They released poor Meyrick, who staggered bleeding into the squire's room. Then Robert and Benson got the squire back by main force. The whole face was convulsed, the poor shrunken limbs rigid as iron. Meyrick, who was sitting gasping, by a superhuman effort of will mastered himself enough to give directions for a strong opiate. Benson managed to control the madman while Robert found it. Then between them they got it swallowed.

But nature had been too quick for them. Before the opiate could have had time to work, the squire shrank together like a puppet of which the threads are loosened, and fell heavily sideways out of his captors' hands on to the bed. They laid him there, tenderly covering him from the January cold. The swollen eyelids fell, leaving just a thread of white visible underneath, the clenched hands slowly relaxed; the loud breathing seemed to be the breathing of death.
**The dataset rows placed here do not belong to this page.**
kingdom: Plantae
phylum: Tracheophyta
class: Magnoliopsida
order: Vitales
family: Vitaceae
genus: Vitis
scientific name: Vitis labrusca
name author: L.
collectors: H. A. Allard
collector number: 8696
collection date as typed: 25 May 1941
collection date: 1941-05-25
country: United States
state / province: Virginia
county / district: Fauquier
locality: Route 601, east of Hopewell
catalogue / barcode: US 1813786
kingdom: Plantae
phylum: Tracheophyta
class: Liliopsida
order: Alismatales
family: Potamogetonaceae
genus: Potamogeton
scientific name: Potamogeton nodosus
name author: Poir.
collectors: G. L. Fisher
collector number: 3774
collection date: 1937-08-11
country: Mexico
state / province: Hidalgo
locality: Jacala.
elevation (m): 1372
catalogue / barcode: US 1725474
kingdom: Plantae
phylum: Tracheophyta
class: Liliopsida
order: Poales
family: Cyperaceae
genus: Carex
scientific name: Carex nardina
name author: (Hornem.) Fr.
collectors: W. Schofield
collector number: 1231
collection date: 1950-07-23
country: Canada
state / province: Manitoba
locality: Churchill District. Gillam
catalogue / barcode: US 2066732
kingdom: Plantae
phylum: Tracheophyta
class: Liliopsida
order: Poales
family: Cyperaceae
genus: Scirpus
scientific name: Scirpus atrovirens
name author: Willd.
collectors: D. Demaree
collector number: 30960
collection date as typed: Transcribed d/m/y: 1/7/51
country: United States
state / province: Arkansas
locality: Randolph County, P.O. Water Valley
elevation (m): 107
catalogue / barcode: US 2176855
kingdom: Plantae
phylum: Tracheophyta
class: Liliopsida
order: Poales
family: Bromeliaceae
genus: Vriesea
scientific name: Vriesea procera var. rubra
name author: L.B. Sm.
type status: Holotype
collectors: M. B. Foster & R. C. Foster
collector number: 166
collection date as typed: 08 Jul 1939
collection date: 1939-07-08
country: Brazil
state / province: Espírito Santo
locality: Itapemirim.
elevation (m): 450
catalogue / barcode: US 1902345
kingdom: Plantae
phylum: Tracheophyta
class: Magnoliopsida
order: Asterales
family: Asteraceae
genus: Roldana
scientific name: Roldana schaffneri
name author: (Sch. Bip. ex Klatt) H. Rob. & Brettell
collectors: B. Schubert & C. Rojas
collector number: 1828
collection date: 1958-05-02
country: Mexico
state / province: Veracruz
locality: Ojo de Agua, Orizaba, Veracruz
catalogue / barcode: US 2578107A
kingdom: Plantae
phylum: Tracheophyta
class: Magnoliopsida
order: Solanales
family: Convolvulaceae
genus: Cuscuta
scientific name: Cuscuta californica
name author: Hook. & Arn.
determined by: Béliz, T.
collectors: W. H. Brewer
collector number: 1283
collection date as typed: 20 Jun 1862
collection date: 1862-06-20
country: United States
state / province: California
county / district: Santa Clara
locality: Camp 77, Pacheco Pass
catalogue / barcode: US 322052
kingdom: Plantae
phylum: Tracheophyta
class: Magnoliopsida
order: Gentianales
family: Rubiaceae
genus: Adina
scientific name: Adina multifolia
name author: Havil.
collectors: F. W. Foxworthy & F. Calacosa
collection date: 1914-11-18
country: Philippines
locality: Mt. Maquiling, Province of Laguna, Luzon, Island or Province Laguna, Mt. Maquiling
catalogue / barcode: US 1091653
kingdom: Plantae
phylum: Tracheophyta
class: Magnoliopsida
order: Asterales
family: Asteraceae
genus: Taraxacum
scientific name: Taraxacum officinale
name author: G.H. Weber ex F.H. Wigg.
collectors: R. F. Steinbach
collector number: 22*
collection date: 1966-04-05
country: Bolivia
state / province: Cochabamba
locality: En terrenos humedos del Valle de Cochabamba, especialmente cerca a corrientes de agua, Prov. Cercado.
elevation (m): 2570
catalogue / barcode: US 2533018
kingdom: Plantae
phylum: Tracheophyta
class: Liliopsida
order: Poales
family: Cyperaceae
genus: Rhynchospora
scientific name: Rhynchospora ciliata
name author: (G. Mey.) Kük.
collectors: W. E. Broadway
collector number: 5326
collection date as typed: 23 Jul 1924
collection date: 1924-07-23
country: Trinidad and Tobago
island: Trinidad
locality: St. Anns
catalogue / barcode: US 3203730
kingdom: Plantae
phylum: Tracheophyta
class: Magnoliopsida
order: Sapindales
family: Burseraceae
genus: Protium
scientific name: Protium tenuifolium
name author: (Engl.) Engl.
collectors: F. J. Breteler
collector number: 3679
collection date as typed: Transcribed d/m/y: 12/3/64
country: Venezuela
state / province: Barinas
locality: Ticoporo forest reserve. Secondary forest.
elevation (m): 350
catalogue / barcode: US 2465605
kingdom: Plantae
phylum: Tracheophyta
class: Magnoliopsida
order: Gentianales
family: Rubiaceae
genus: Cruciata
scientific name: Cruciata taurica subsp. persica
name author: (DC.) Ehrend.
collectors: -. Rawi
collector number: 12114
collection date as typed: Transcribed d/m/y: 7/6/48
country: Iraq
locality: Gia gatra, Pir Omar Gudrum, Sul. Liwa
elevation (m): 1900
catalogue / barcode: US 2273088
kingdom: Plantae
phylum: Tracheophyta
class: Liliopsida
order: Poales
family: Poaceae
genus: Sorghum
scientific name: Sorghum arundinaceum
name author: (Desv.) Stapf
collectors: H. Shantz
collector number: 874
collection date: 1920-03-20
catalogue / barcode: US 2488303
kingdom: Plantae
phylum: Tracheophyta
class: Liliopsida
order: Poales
Meyrick, whose wound on the head had been hastily bound up, threw himself beside the bed. The night-light beyond cast a grotesque shadow of him on the wall, emphasising, as though in mockery, the long straight back, the ragged whiskers, the strange ends and horns of the bandage. But the passion in the old face was as purely tragic as any that ever spoke through the lips of an Antigone or a Gloucester.

'The last—the last!' he said, choked, the tears falling down his lined cheeks on to the squire's hand. 'He can never rally from this. And I was fool enough to think yesterday I had pulled him through!'

Again a long gaze of inarticulate grief; then he looked up at Robert.

'He wouldn't have Benson to-night. I slept in the next room with the door ajar. A few minutes ago I heard him moving. I was up in an instant, and found him standing by that door, peering through, bare-footed, a wind like ice coming up. He looked at me, frowning, all in a flame. "My father," he said—"my father—he went that way—what do you want here? Keep back!" I threw myself on him; he had something sharp which scratched me on the temple; I got that away from him, but it was his hands'—and the old man shuddered. 'I thought they would have done for me before any one could hear, and that then he would kill himself as his father did.'

Again he hung over the figure on the bed—his own withered hand stroking that of the squire with a yearning affection.

'When was the last attack?' asked Robert sadly.

'A month ago, sir, just after they got back. Ah, Mr. Elsmere, he suffered. And he's been so lonely. No one to cheer him, no one to please him with his food—to put his cushions right—to coax him up a bit, and that—and his poor sister too, always there before his eyes. Of course he would stand to it he liked to be alone. But I'll never believe men are made so unlike one to the other. The Almighty meant a man to have a wife or a child about him when he comes to the last. He missed you, sir, when you went away. Not that he'd say a word, but he moped. His books didn't seem to please him, nor anything else. I've just broke my heart over him this last year.'

There was silence a moment in the big room, hung round with the shapes of bygone Wendovers. The opiate had taken effect. The squire's countenance was no longer convulsed. The great brow was calm; a more than common dignity and peace spoke from the long peaked face. Robert bent over him. The madman, the cynic, had passed away: the dying scholar and thinker lay before him.